- Serasa (em parceria com Opinion Box) aponta que cerca de sessenta por cento dos aposentados continuam trabalhando, para complementar a renda, manter a rotina e sentir-se produtivos.
- O caso de Deusdédit Rodrigues, 70 anos, ilustra a trajetória: aposentado desde 2017, trabalha como fiscal de obras e acorda cedo para seguir ativo.
- Dados do IBGE indicam que, em 2024, vinte e quatro vírgula quatro por cento das pessoas com sessenta anos ou mais estavam ocupadas, o maior nível da série histórica iniciada em 2012.
- A pesquisa mostra também que metade dos aposentados já recorreu ao crédito para pagar contas; quarenta e seis por cento afirmam que a aposentadoria não basta para manter o padrão de vida.
- A legislação permite que aposentados continuem com carteira assinada, com direitos trabalhistas preservados; há casos diversos, como Cida, Lourival, Mônica, Euclécio e Regina, que seguem ativos por necessidade ou escolha.
Aposentados que continuam na ativa somam uma parcela relevante da nossa força de trabalho. Um levantamento da Serasa, em parceria com o Opinion Box, aponta que 60% dos aposentados ainda trabalham. Motivos vão além da renda: muitos buscam manter a rotina e a sensação de produtividade.
Entre os casos, destaca-se o de Deusdédit Rodrigues, 70 anos, que se aposentou em 2017 mas retornou à fiscalização de obras em 2022. Ele encara a rotina de deslocamentos diários e supervisiona acabamentos para assegurar imóveis com padrão de novo.

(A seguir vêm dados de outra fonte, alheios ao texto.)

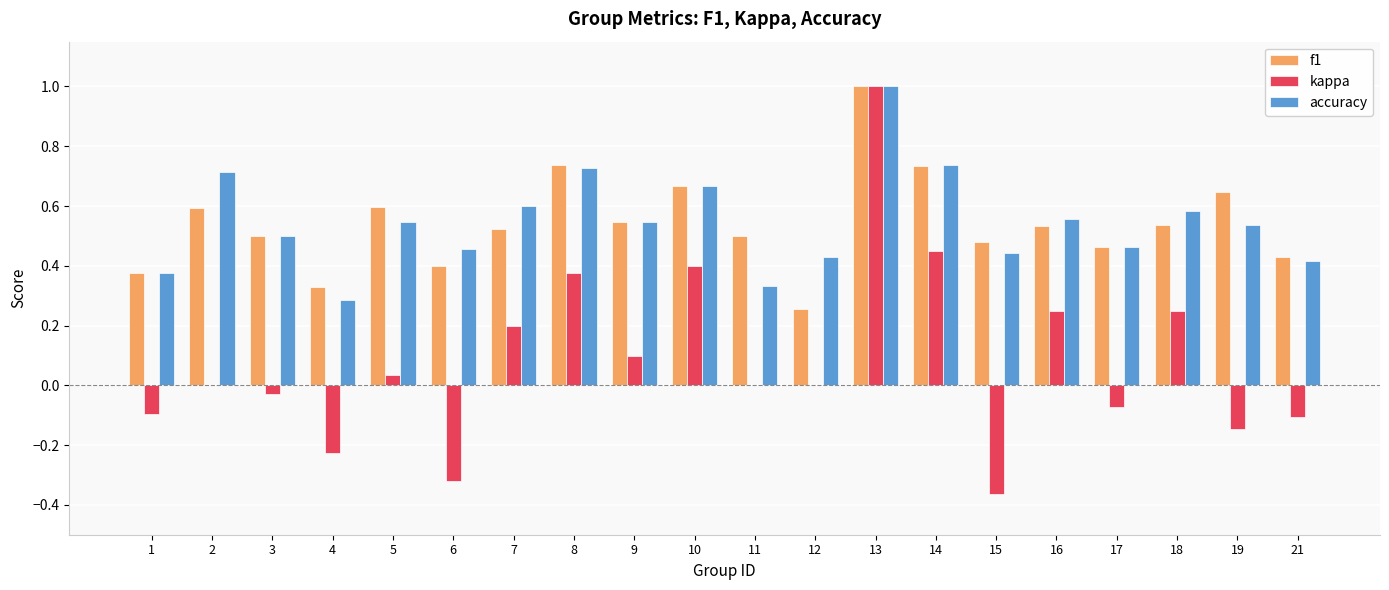

At which category is the sum across all series the highest?

13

A pesquisa ouviu 952 pessoas entre dezembro e janeiro e mostra que 63% desejam a continuidade da ativa para complementar a renda, 57% para manter dinamismo e 32% para sentir-se produtivos. O estudo reforça a onipresença do tema no Brasil.
Contexto demográfico e financeiro
Dados do IBGE indicam que, em 2024, 24,4% das pessoas de 60 anos ou mais estavam ocupadas, o maior patamar desde o início da série. Entre homens nessa faixa etária, 34,2% estavam empregados; entre mulheres, 16,7%.

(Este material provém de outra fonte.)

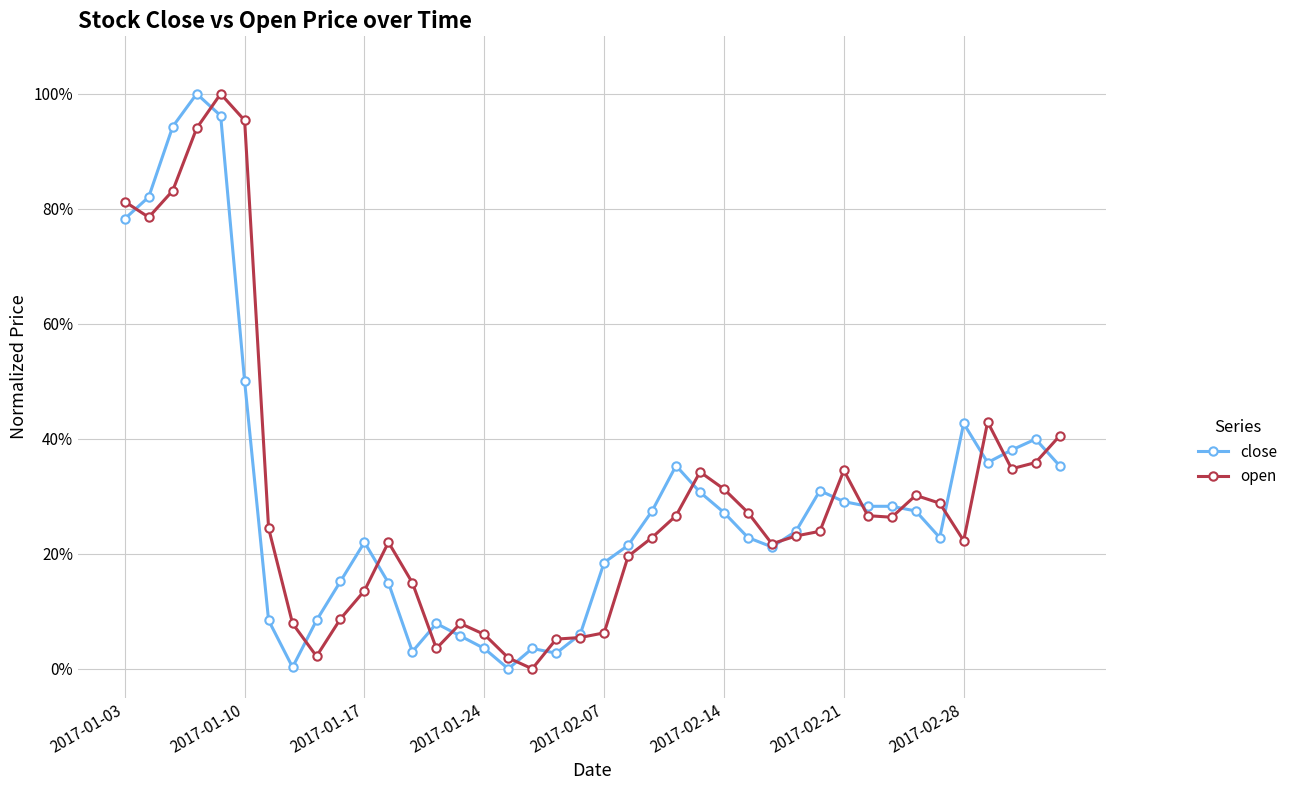

What is the difference between the maximum and minimum values in the open series?

1.0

Para quem trabalha após a aposentadoria, a legislação permite regime com carteira assinada, mantendo direitos trabalhistas. A advogada Priscila Arraes destaca que os ganhos continuam sujeitos às regras da relação de emprego e ao INSS.
Exemplos de trajetórias
Maria Aparecida Moura, 66, conhecida como Cida, decidiu manter a atividade familiar para cuidar de familiares. A aposentadoria por idade foi escolhida por ela para enfrentar a realidade de despesas e responsabilidades agregadas.
O caso de Lourival Vieira, 84, caminhoneiro, também demonstra persistência no trabalho. Mesmo com décadas de atividade, ele reserva parte do ganho para projetos sociais mantidos pela esposa, que distribui donativos a comunidades carentes.

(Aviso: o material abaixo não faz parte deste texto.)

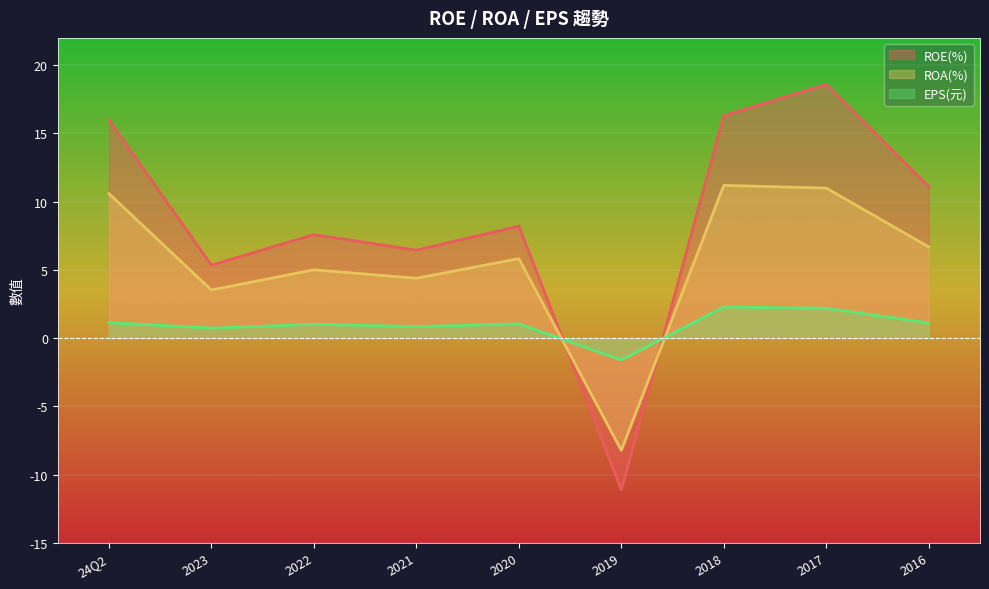

True or false: EPS(元) has a value of 0.8 at 2021.

True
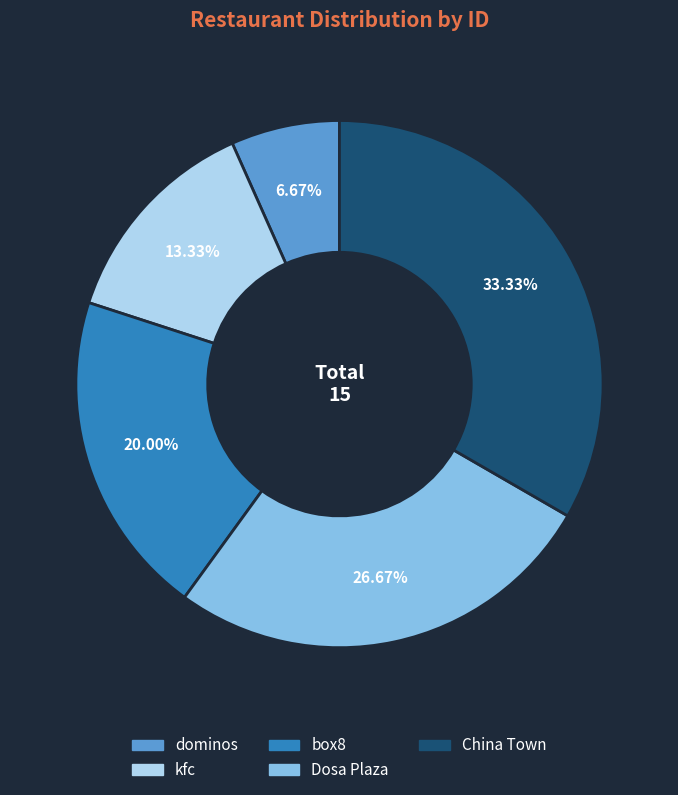

Is the sum of box8 and China Town greater than half?

Yes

A contadora Mônica Acencio, 58, continua na mesma função após a aposentadoria de 2019, justificando a opção pela convivência com o ambiente profissional e pela satisfação de manter o ritmo de trabalho.
Observações legais e impactos
Especialistas destacam que manter a atividade não implica recálculo automático do benefício. A contribuição ao INSS permanece, sem previsão de alteração do valor da aposentadoria já recebida, salvo em casos específicos de aposentadoria por incapacidade.
Situações de dependência financeira variam. Em alguns casos, a renda da aposentadoria não cobre o custo de vida, levando os trabalhadores a manter a atividade para suprir despesas básicas e enfrentar imprevistos.